By Alan Caruba
“Peace in the Middle East” is the banner on the top of the page on White House.gov devoted to that part of the world. I went there to get some information on where the President will be visiting next week. Peace? It's not going to happen any time soon.
He will visit Israel, the “West Bank” (conquered by Israel after it was attacked during one of the many wars intended to “drive the Jews into the sea”), Kuwait, Bahrain, the United Arab Emirates, Saudi Arabia, and Egypt.
The United States has troops in Iraq and in Afghanistan. (I’m guessing Bush will put Iraq on the itinerary as a “surprise” visit to the troops.) Peace would be especially nice in both these places, but we aren’t going to be conducting military operations or be a military presence in both nations for a very long time. Those who think otherwise just don’t understand the nature of the region.
Following Bush41’s Iraq invasion to liberate Kuwait, we had to wait through eight feckless years of the Clinton administration before going back to remove Saddam. Put simply, the man was a threat to everyone. Saddam had previously fought to a stalemate with Iran for eight years.

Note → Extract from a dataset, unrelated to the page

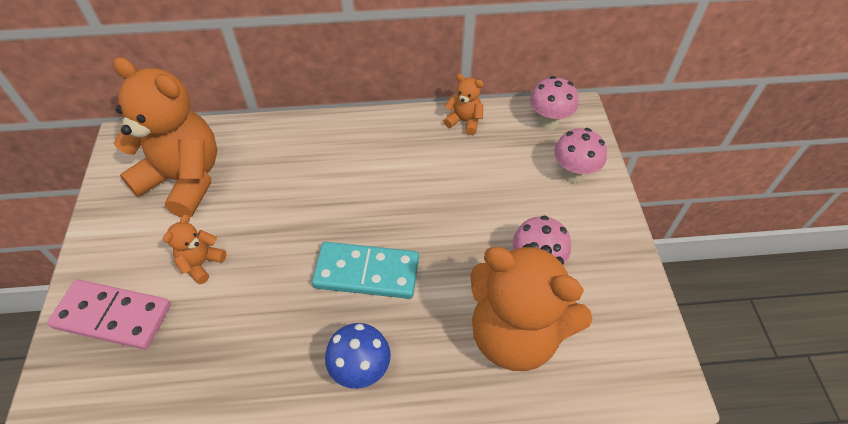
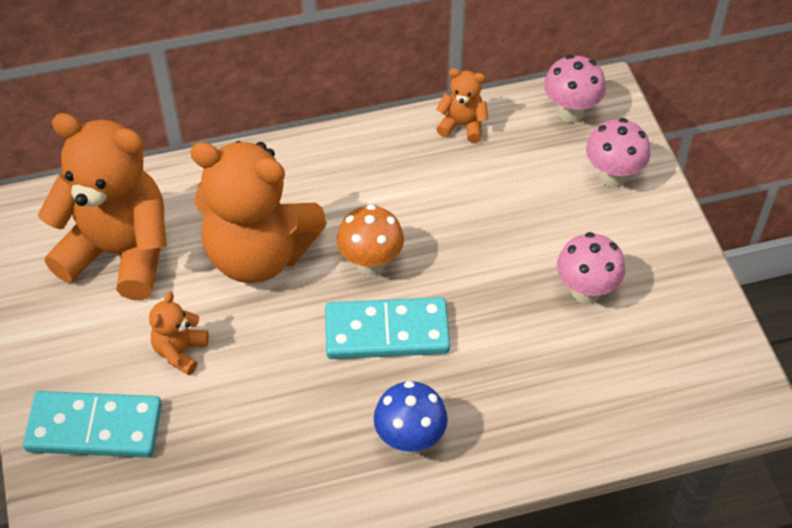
camera: 10 degrees left, 0 degrees up
(113, 316) = (94, 428): pink domino -> turquoise domino
(369, 215) = (371, 263): none -> orange mushroom
(515, 334) = (576, 374): orange teddy bear -> orange teddy bear (259, 254)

People wonder why the Iranians want a nuclear bomb. They tend to forget that most of Iran’s “neighbors” have nukes, i.e., India, Pakistan, China, and Russia. That’s a neighborhood where it’s probably a good idea to have one.
Much will be made of the President’s visit to Israel and there will be a lot of talk about getting the Israelis to sit down with the Palestinians. At present, the only Palestinians who will talk to them are those nominally governed by the PLO’s Abbas. By contrast, in Gaza all Hamas wants to do is fire more rockets into Israel. When Israel’s PM,Olmert, let it be known that some areas of Israel in which Palestinians live might be put under PLO governance, the locals were horrified at the thought of losing Israeli citizenship and privileges.

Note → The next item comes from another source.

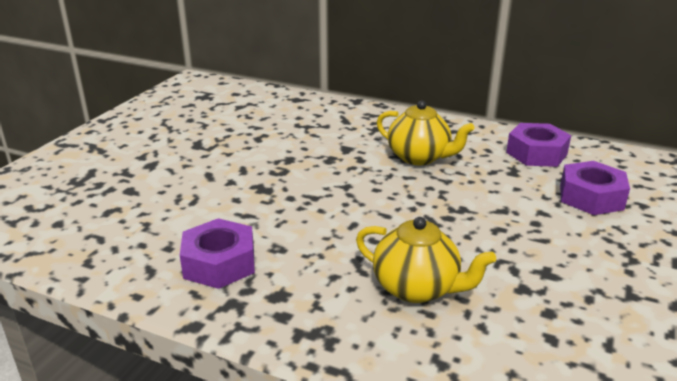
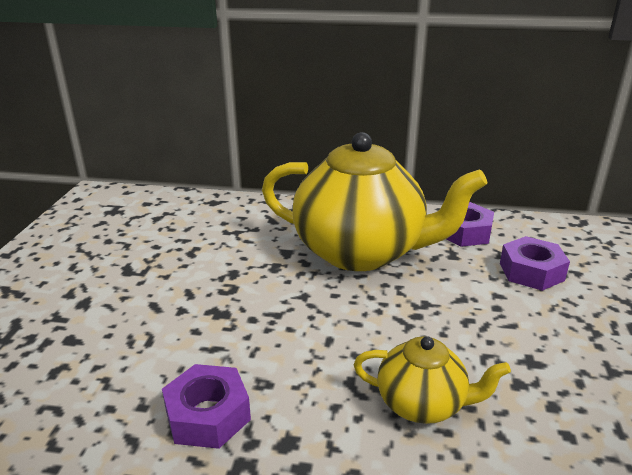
camera: 15 degrees left, 0 degrees up
(419, 157) = (361, 252): yellow teapot -> yellow teapot, size x2.08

The fact is that the Israelis have been sitting down with the Palestinians for decades and have nothing to show for it. In the so-called Palestinian territories, it’s a civil war accompanied by poverty and the distinction of being the world’s oldest group of hapless refugees.
Bush will bring the Israelis and Palestinians no closer together to peace than all of his predecessors. If the leaders in the Middle East were to lose Israel as a way to distract their people from their own excesses and oppression, they might actually have to improve the local economy (assuming it was not entirely dependent on oil.)
There are some places in the Middle East that Bush will not be visiting. Turkey won’t get a visit, nor will Syria. Lebanon, which Syria still covets, is a governmental basket case. Yemen and Oman will get a pass. Jordan, which is practically a U.S. protectorate, will not get a visit either.
It is instructive, therefore, that the nations being visited, with the exception of Israel, are all oil producers. Even Egypt is trying to develop its oil reserves. So maybe this trip has more to do with the price of a barrel of oil than “Peace in the Middle East.”
And maybe the topic of security—the kind only the United States can provide—will be discussed as well. By removing Saddam from the scene, the U.S. has done the whole of the Middle East a very big favor and it would be very nice if they would show some appreciation.
Here’s my advice. Any candidate for President who says he will pull out U.S. troops and leave the region to its own devices is a moron. From the days of President Thomas Jefferson when the Barbary pirates were attacking American merchant ships to 9-11, Arabs have forced the United States to use its military power to get some measure of peace. In both WWI and WWII, they backed the bad guys.
Our dependence on oil, shared by the rest of the industrialized and developing world, will ensure that we will be there unto your grandchildren’s generation. Ignore the nonsense that will pass for policy chatter, oaths of eternal friendship, and anything else aired during and after the President’s trip.
1. Keep your eye on the price of a barrel of oil.
2. Pay attention to the official chatter coming out of Iran, Syria, and Turkey.
3. If I were a holy warrior employed by al Qaeda right now, I’d find another line of work.